On the lid of the case lives my favorite section of this case: the zippered pockets. This case fits three zippered, see-through pockets and one folio-style pouch that can be held closed with a Velcro latch. The pockets feel great, with overall high quality design. I have stored a vast range of accessories in these pouches and I really like how they were designed to be accessed from the correct angle. I've had a few bags where despite opening length-wise, the pocket openings face the wrong direction, and so anything you put in the pockets slides down to one side. It's better explained in the below photo.
See how on the other bag, the zipper sections don't open facing right-side up? It's always annoying to try and pull something out of those pockets because I am never accessing them from the angle where the zipper portion would be opening left to right. It's always up and down, which means all the internal accessories fall and slide down on top of each other. Hopefully I'm being clear how much better it is to have the zippers facing up, rather than to the left or right.
The SKB case is also wonderfully weatherproof. Wind, snow, rain, sand... none of it matters once that latch is down. I have no qualms at all about keeping my equipment in this case in any environment because I know that moisture and dust stands no chance of creeping into the interior of the case. The rubber gasket around the entire lip of the case is thick and tough, and has not deteriorated in the least over the last year.
When the lid is closed, the design of the interior holds every item very snug in its position, so there is minimal rattling around that could cause damage. This is really nice, as I feel like my equipment is secure, but it does pose a problem with larger pieces of gear.
For example, my Canon 1DX II mostly fits in this case, but it's not quite deep enough to accommodate the height of this DSLR. Though the lid can close, it means that I can't put anything in the pocket right above the 1DX II without either crushing it, or the lid refusing to close. You will likely run into this issue with slightly taller lenses, and in that case you will have to lay them on their sides which reduces the storage space of the whole case.
So while this particular size is generally perfect for my needs, and probably yours, it does have its limitations.
All in all, this is probably the best hard case I've ever owned, mostly because the interior is to darn good. I have several Pelican cases and a few LowePro hard cases and the exterior of those compared to the SKB feels pretty much the same.

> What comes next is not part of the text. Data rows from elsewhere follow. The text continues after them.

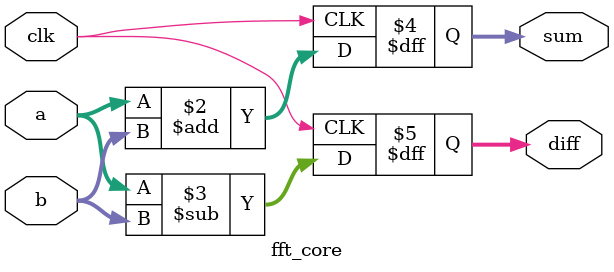
<source format=v>
module fft_core(
    input clk,
    input signed [7:0] a, // Échantillon 1
    input signed [7:0] b, // Échantillon 2
    output reg signed [7:0] sum, // A + B
    output reg signed [7:0] diff // A - B
);
    always @(posedge clk) begin
        sum  <= a + b;
        diff <= a - b;
    end
endmodule

</source>
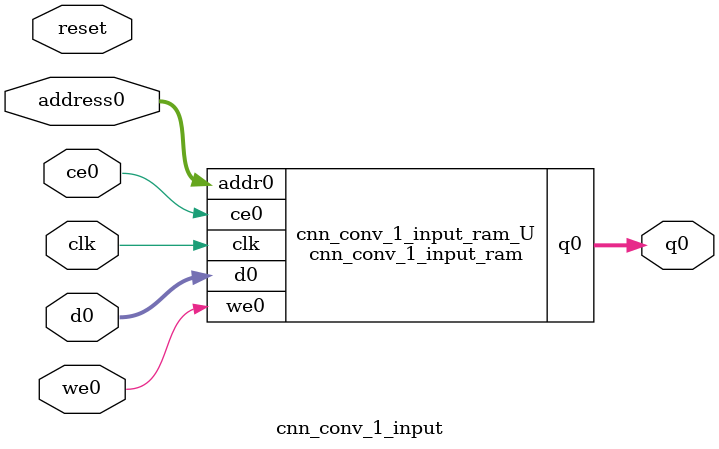
<source format=v>
`timescale 1 ns / 1 ps
module cnn_conv_1_input_ram (addr0, ce0, d0, we0, q0,  clk);

parameter DWIDTH = 32;
parameter AWIDTH = 10;
parameter MEM_SIZE = 784;

input[AWIDTH-1:0] addr0;
input ce0;
input[DWIDTH-1:0] d0;
input we0;
output reg[DWIDTH-1:0] q0;
input clk;

(* ram_style = "block" *)reg [DWIDTH-1:0] ram[0:MEM_SIZE-1];




always @(posedge clk)  
begin 
    if (ce0) 
    begin
        if (we0) 
        begin 
            ram[addr0] <= d0; 
        end 
        q0 <= ram[addr0];
    end
end


endmodule

`timescale 1 ns / 1 ps
module cnn_conv_1_input(
    reset,
    clk,
    address0,
    ce0,
    we0,
    d0,
    q0);

parameter DataWidth = 32'd32;
parameter AddressRange = 32'd784;
parameter AddressWidth = 32'd10;
input reset;
input clk;
input[AddressWidth - 1:0] address0;
input ce0;
input we0;
input[DataWidth - 1:0] d0;
output[DataWidth - 1:0] q0;



cnn_conv_1_input_ram cnn_conv_1_input_ram_U(
    .clk( clk ),
    .addr0( address0 ),
    .ce0( ce0 ),
    .we0( we0 ),
    .d0( d0 ),
    .q0( q0 ));

endmodule


</source>
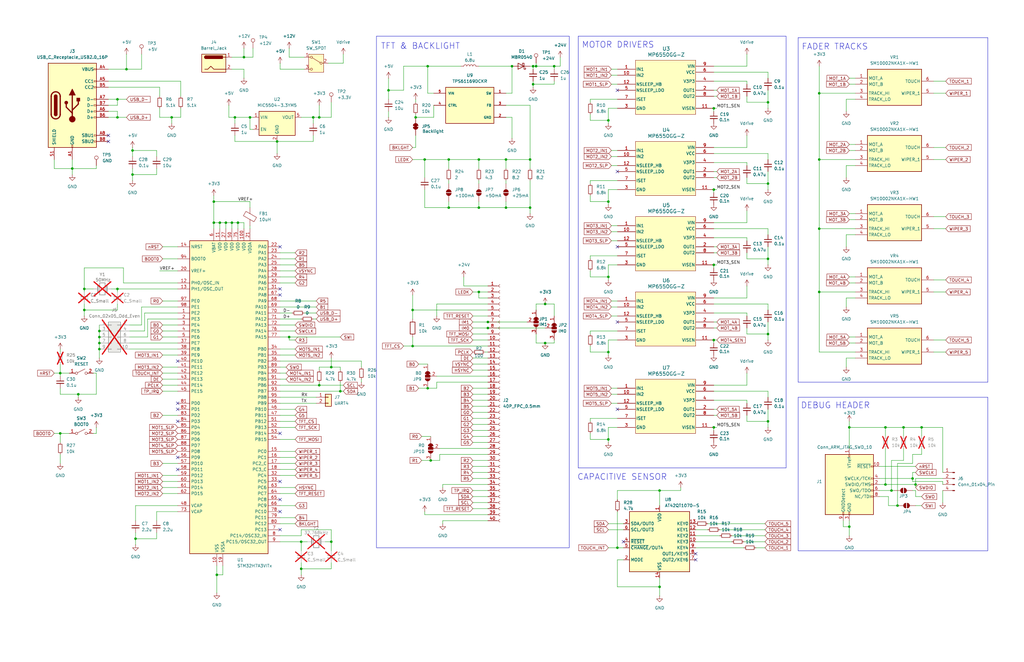
<source format=kicad_sch>
(kicad_sch
	(version 20231120)
	(generator "eeschema")
	(generator_version "8.0")
	(uuid "fceb6081-480c-4bde-ac13-cff06b8788d0")
	(paper "USLedger")
	(title_block
		(title "Flying Fader")
		(date "2024-05-13")
		(rev "A")
		(company "Cal Poly M.E.")
		(comment 1 "Jack Miller")
	)
	
	(junction
		(at 175.26 49.53)
		(diameter 0)
		(color 0 0 0 0)
		(uuid "03b216aa-3b2a-47fc-8ed3-ee8fb47694ea")
	)
	(junction
		(at 224.79 27.94)
		(diameter 0)
		(color 0 0 0 0)
		(uuid "15898cd4-420c-4996-8b1f-e63defef1b3f")
	)
	(junction
		(at 97.79 93.98)
		(diameter 0)
		(color 0 0 0 0)
		(uuid "166ed3eb-33e4-40b8-a2fb-9a5cfaf3ffe6")
	)
	(junction
		(at 189.23 67.31)
		(diameter 0)
		(color 0 0 0 0)
		(uuid "19ab7e71-2aed-4f3d-89a5-c9e88825560f")
	)
	(junction
		(at 323.85 177.8)
		(diameter 0)
		(color 0 0 0 0)
		(uuid "1b41cc5f-43b2-4147-a8df-78cd853e76aa")
	)
	(junction
		(at 105.41 49.53)
		(diameter 0)
		(color 0 0 0 0)
		(uuid "1c0ddd60-1344-46a7-a482-56d92223d0ab")
	)
	(junction
		(at 134.62 49.53)
		(diameter 0)
		(color 0 0 0 0)
		(uuid "1d1816e0-9dc5-454c-a618-697b52fc790a")
	)
	(junction
		(at 179.07 67.31)
		(diameter 0)
		(color 0 0 0 0)
		(uuid "1ea38555-66b8-4f08-afce-c4827fe32b70")
	)
	(junction
		(at 57.15 227.33)
		(diameter 0)
		(color 0 0 0 0)
		(uuid "211831f5-6353-419d-8fad-69c9e03768a9")
	)
	(junction
		(at 300.99 111.76)
		(diameter 0)
		(color 0 0 0 0)
		(uuid "25565f8e-e425-4224-9ecd-ea0726d14e5e")
	)
	(junction
		(at 358.14 180.34)
		(diameter 0)
		(color 0 0 0 0)
		(uuid "25ef590d-6154-4e1f-bfb9-b76b47e5a8d8")
	)
	(junction
		(at 41.91 142.24)
		(diameter 0)
		(color 0 0 0 0)
		(uuid "25f4eda5-67d5-4fa7-a16e-12128771ec99")
	)
	(junction
		(at 386.08 204.47)
		(diameter 0)
		(color 0 0 0 0)
		(uuid "285f3e53-254e-4493-82dd-f6cfdeff4faa")
	)
	(junction
		(at 139.7 154.94)
		(diameter 0)
		(color 0 0 0 0)
		(uuid "29b75917-2c97-4188-b81f-058ee4d5146e")
	)
	(junction
		(at 127 240.03)
		(diameter 0)
		(color 0 0 0 0)
		(uuid "2c1e228d-757c-4777-bcfb-01692b8c419c")
	)
	(junction
		(at 278.13 207.01)
		(diameter 0)
		(color 0 0 0 0)
		(uuid "307143aa-041c-4a59-a705-16562042dd2b")
	)
	(junction
		(at 345.44 123.19)
		(diameter 0)
		(color 0 0 0 0)
		(uuid "308b9c8c-415a-49ae-b5a6-5c329eb5f439")
	)
	(junction
		(at 323.85 
... [385081 chars truncated]
</source>
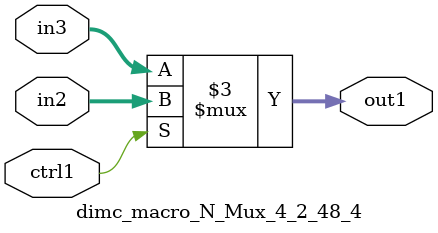
<source format=v>

`timescale 1ps / 1ps


module dimc_macro_N_Mux_4_2_48_4( in3, in2, ctrl1, out1 );

    input [3:0] in3;
    input [3:0] in2;
    input ctrl1;
    output [3:0] out1;
    reg [3:0] out1;

    
    // rtl_process:dimc_macro_N_Mux_4_2_48_4/dimc_macro_N_Mux_4_2_48_4_thread_1
    always @*
      begin : dimc_macro_N_Mux_4_2_48_4_thread_1
        case (ctrl1) 
          1'b1: 
            begin
              out1 = in2;
            end
          default: 
            begin
              out1 = in3;
            end
        endcase
      end

endmodule



</source>
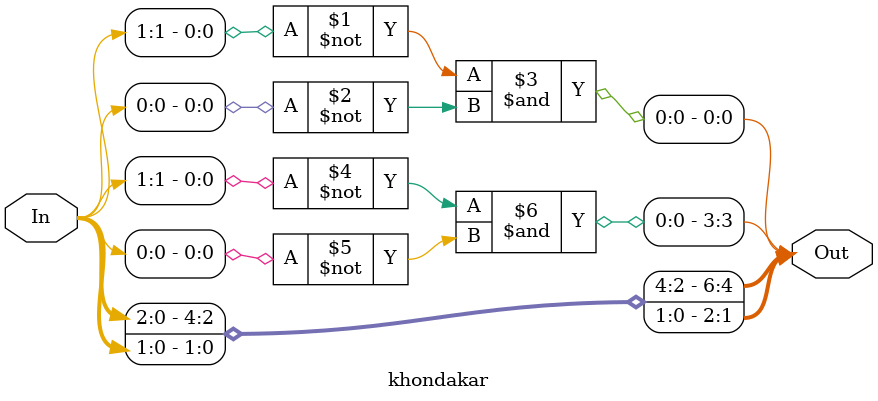
<source format=v>
module khondakar (In, Out);
    input [2:0] In;
    output [6:0] Out;

    assign Out[0] = ~In[1] & ~In[0];
    assign Out[6]= In[2];
    assign Out[3]= ~In[1] & ~In[0];
    assign Out[5]= In[1];
    assign Out[4] = In[0];
    assign Out[1] = In[0];
    assign Out[2] = In[1];

endmodule


</source>
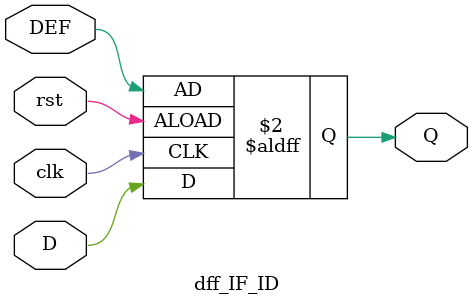
<source format=v>
`timescale 1ns / 1ps


module dff_IF_ID(
    input clk, 
    input rst, 
    input D, 
    input DEF,
    output reg Q
    );
    
    always @ (posedge clk or posedge rst)
        if (rst) begin
            Q <= DEF;
            end 
        else begin
            Q <= D;
     end
endmodule


</source>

I trust them all equally, but the SKB has the benefit of being more useful thanks to thoughtful design by Think Tank. Pelican's Velcro divider interior feels ridiculously cheap, and LowePro's always felt like a bit of an afterthought. Somehow, this case feels like it was engineered with thought and care, and that translates to an overall better user experience.
The SKB iSeries 2011-7DL is available for just under $250 USD when in stock, and that's a very good deal especially considering its Unconditional Lifetime Warranty. It's carry-on airplane friendly, takes punishment without blinking, and is overall a very good choice for just about any kind of photographer or videographer who needs a case of this size.